The lines from the start of the data up to and including the one with "1. Ga naar de" should be returned exactly, and nothing else.

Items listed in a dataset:
++++++++++
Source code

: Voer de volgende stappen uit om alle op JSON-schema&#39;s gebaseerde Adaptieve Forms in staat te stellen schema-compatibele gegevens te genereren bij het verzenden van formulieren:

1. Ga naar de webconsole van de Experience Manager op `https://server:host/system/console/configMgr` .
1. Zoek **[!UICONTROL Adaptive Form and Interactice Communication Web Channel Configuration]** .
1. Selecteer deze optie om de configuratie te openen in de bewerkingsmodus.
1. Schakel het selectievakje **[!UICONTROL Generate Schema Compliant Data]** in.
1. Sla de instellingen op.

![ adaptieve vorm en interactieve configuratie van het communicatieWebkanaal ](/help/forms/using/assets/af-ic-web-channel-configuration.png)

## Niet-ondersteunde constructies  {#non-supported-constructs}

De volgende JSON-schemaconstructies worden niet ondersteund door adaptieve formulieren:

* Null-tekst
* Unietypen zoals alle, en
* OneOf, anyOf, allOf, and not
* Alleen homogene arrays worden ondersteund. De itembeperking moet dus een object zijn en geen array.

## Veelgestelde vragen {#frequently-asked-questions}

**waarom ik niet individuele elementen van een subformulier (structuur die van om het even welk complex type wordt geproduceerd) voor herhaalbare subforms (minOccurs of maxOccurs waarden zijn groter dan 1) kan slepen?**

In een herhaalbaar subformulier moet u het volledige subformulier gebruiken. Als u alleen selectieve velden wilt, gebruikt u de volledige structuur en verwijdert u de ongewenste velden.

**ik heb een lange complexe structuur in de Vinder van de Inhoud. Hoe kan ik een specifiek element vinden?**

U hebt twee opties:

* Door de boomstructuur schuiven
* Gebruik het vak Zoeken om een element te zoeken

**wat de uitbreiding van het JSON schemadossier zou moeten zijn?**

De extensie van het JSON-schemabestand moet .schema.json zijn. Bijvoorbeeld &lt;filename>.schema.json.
++++++++++
Response box
Source code

: Voer de volgende stappen uit om alle op JSON-schema&#39;s gebaseerde Adaptieve Forms in staat te stellen schema-compatibele gegevens te genereren bij het verzenden van formulieren:

1. Ga naar de webconsole van de Experience Manager op `https://server:host/system/console/configMgr` .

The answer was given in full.